Sunday, September 15, 2013

"The Middle East Christian Exodus" - The Disastrous Campaign to Rid the Middle East of Christianity.


"The Middle East Christian Exodus" - The Disastrous Campaign to Rid the Middle East of Christianity.HT: ForeignAffairs.By Reza Aslan.
As I write, the city of Maaloula in Syria has become a ghost town after being briefly occupied by members of the al Qaeda–linked jihadist group al-Nusra Front. Conflicting reports claim that al-Nusra fighters have desecrated churches and statues in what may be one of the oldest Christian cities in the world, a place where residents still speak Aramaic, the language presumably spoken by Jesus. 
Sadly, the experience of Maaloula’s residents is becoming all too common in the Middle East, where examples of brutality against Christians have been mounting in recent weeks. In Egypt, the coup against President Mohamed Morsi was followed by a wave of Islamist pogroms against Christians in which 42 churches were attacked, 37 were burned or looted, and an untold number of Christians were assaulted or killed.

As tempting as it may be to attribute these events to the atmosphere of post-insurrectionary anarchy in Egypt and Syria, that is not the best vantage point from which to view the problem. Take a step back, and it becomes clear that the recent assaults are part of a bigger offensive against Middle Eastern Christians, one that can be traced back to decades-long developments in regional politics and Islamic society.

The Arab Spring may be the proximate cause of some of the worst violence, but its roots run much deeper -- and the stakes are much higher than one might think. What we are witnessing is nothing less than a regional religious cleansing that will soon prove to be a historic disaster for Christians and Muslims alike.
At the start of World War I, the Christian population of the Middle East may have been as high as 20 percent. Today, it is roughly four percent. 
Although it is difficult to be exact, there are perhaps 13 million Christians left in the region, and that number has likely fallen further, given the continued destabilization of Syria and Egypt, two nations with historically large Christian populations. At the present rate of decline, there may very well be no significant Christian presence in the Middle East in another generation or two.

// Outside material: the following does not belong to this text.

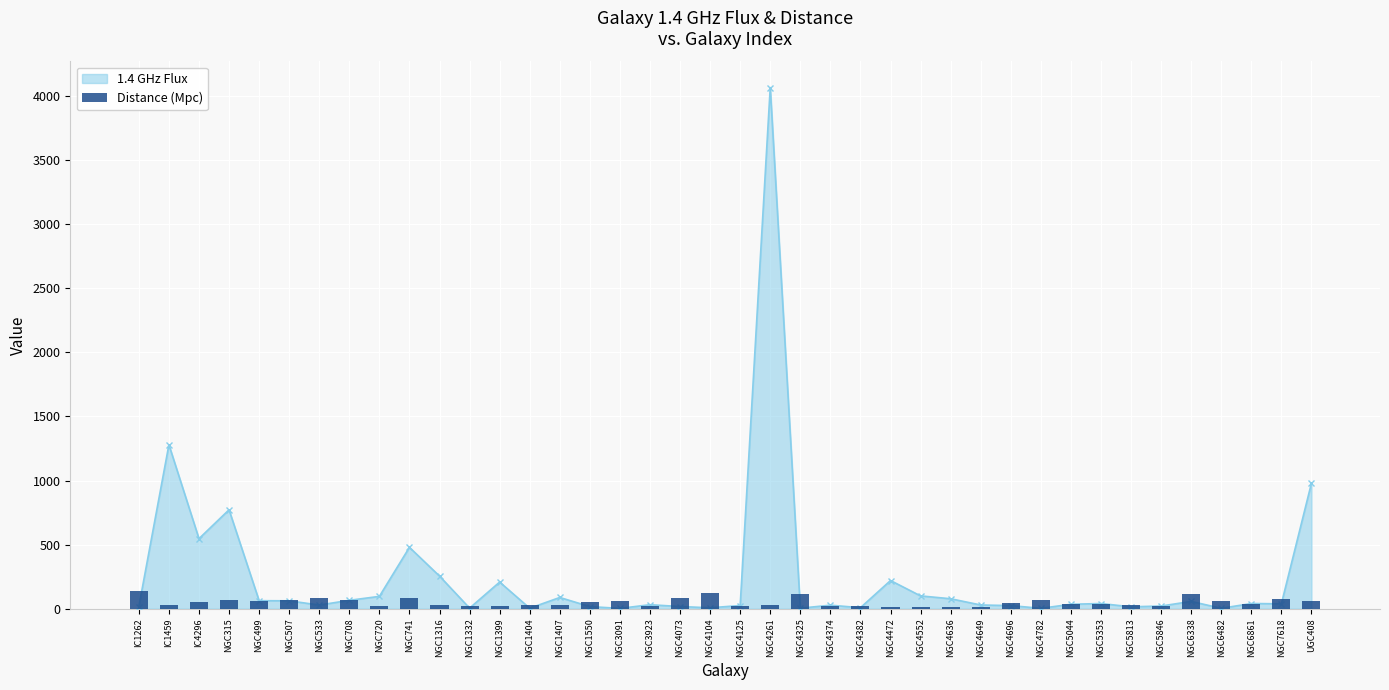

What value does the data have at IC4296?

53.7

The tragedy for Christians in the region is obvious. They are losing their lives, their homes, and their houses of worship. They are being driven from their ancestral homelands and forced to flee as refugees to neighboring countries where they are, in many cases, equally unwelcome.

But it is important to note that the removal of the region’s Christians is a disaster for Muslims as well. They are the ones who will be left with the task of building decent societies in the aftermath of these atrocities. And that task will be made immeasurably harder by the removal of Christians from their midst.